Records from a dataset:
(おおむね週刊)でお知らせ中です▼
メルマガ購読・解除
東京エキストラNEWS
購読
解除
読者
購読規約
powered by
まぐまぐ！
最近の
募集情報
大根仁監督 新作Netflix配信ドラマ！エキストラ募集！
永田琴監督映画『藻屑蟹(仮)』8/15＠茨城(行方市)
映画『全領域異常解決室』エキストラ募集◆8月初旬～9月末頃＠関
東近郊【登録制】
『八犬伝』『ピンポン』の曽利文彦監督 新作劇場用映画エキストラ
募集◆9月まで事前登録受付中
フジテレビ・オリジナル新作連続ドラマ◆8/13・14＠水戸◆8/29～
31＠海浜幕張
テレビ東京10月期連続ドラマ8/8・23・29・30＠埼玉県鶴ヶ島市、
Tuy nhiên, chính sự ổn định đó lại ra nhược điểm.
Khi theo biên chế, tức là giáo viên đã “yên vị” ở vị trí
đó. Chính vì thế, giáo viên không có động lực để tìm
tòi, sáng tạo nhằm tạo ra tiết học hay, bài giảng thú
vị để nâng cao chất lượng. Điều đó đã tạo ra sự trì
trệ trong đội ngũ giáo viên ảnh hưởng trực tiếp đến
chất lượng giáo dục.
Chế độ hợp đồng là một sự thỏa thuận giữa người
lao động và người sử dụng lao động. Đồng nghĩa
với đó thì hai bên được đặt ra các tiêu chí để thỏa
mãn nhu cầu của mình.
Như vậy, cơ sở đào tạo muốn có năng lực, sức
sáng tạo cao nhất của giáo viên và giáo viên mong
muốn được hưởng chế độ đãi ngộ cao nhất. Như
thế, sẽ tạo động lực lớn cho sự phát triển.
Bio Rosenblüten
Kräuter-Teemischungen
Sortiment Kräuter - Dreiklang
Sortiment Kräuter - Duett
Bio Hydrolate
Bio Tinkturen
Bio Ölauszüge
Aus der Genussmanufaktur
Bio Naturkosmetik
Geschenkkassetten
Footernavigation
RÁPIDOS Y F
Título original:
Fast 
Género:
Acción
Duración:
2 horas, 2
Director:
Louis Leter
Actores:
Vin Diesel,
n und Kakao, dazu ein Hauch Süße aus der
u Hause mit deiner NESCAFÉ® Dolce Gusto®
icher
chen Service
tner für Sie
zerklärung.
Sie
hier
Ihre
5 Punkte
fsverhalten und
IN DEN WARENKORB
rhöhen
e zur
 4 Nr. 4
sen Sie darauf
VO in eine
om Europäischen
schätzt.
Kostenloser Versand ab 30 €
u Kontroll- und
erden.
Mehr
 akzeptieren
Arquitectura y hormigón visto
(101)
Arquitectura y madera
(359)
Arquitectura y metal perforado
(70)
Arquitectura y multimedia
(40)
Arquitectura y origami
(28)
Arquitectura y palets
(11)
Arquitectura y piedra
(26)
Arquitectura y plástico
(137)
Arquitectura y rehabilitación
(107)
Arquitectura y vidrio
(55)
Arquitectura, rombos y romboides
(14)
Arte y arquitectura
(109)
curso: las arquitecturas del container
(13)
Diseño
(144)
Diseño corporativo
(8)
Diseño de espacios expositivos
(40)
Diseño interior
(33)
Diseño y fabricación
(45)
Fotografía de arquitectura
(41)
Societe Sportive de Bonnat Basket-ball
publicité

* **TASK PROMPT**
Please print out every entry again, exactly as it reads.

* **ANSWER TO THE EXERCISE**
(おおむね週刊)でお知らせ中です▼
メルマガ購読・解除
東京エキストラNEWS
購読
解除
読者
購読規約
powered by
まぐまぐ！
最近の
募集情報
大根仁監督 新作Netflix配信ドラマ！エキストラ募集！
永田琴監督映画『藻屑蟹(仮)』8/15＠茨城(行方市)
映画『全領域異常解決室』エキストラ募集◆8月初旬～9月末頃＠関
東近郊【登録制】
『八犬伝』『ピンポン』の曽利文彦監督 新作劇場用映画エキストラ
募集◆9月まで事前登録受付中
フジテレビ・オリジナル新作連続ドラマ◆8/13・14＠水戸◆8/29～
31＠海浜幕張
テレビ東京10月期連続ドラマ8/8・23・29・30＠埼玉県鶴ヶ島市、
Tuy nhiên, chính sự ổn định đó lại ra nhược điểm.
Khi theo biên chế, tức là giáo viên đã “yên vị” ở vị trí
đó. Chính vì thế, giáo viên không có động lực để tìm
tòi, sáng tạo nhằm tạo ra tiết học hay, bài giảng thú
vị để nâng cao chất lượng. Điều đó đã tạo ra sự trì
trệ trong đội ngũ giáo viên ảnh hưởng trực tiếp đến
chất lượng giáo dục.
Chế độ hợp đồng là một sự thỏa thuận giữa người
lao động và người sử dụng lao động. Đồng nghĩa
với đó thì hai bên được đặt ra các tiêu chí để thỏa
mãn nhu cầu của mình.
Như vậy, cơ sở đào tạo muốn có năng lực, sức
sáng tạo cao nhất của giáo viên và giáo viên mong
muốn được hưởng chế độ đãi ngộ cao nhất. Như
thế, sẽ tạo động lực lớn cho sự phát triển.
Bio Rosenblüten
Kräuter-Teemischungen
Sortiment Kräuter - Dreiklang
Sortiment Kräuter - Duett
Bio Hydrolate
Bio Tinkturen
Bio Ölauszüge
Aus der Genussmanufaktur
Bio Naturkosmetik
Geschenkkassetten
Footernavigation
RÁPIDOS Y F
Título original:
Fast 
Género:
Acción
Duración:
2 horas, 2
Director:
Louis Leter
Actores:
Vin Diesel,
n und Kakao, dazu ein Hauch Süße aus der
u Hause mit deiner NESCAFÉ® Dolce Gusto®
icher
chen Service
tner für Sie
zerklärung.
Sie
hier
Ihre
5 Punkte
fsverhalten und
IN DEN WARENKORB
rhöhen
e zur
 4 Nr. 4
sen Sie darauf
VO in eine
om Europäischen
schätzt.
Kostenloser Versand ab 30 €
u Kontroll- und
erden.
Mehr
 akzeptieren
Arquitectura y hormigón visto
(101)
Arquitectura y madera
(359)
Arquitectura y metal perforado
(70)
Arquitectura y multimedia
(40)
Arquitectura y origami
(28)
Arquitectura y palets
(11)
Arquitectura y piedra
(26)
Arquitectura y plástico
(137)
Arquitectura y rehabilitación
(107)
Arquitectura y vidrio
(55)
Arquitectura, rombos y romboides
(14)
Arte y arquitectura
(109)
curso: las arquitecturas del container
(13)
Diseño
(144)
Diseño corporativo
(8)
Diseño de espacios expositivos
(40)
Diseño interior
(33)
Diseño y fabricación
(45)
Fotografía de arquitectura
(41)
Societe Sportive de Bonnat Basket-ball
publicité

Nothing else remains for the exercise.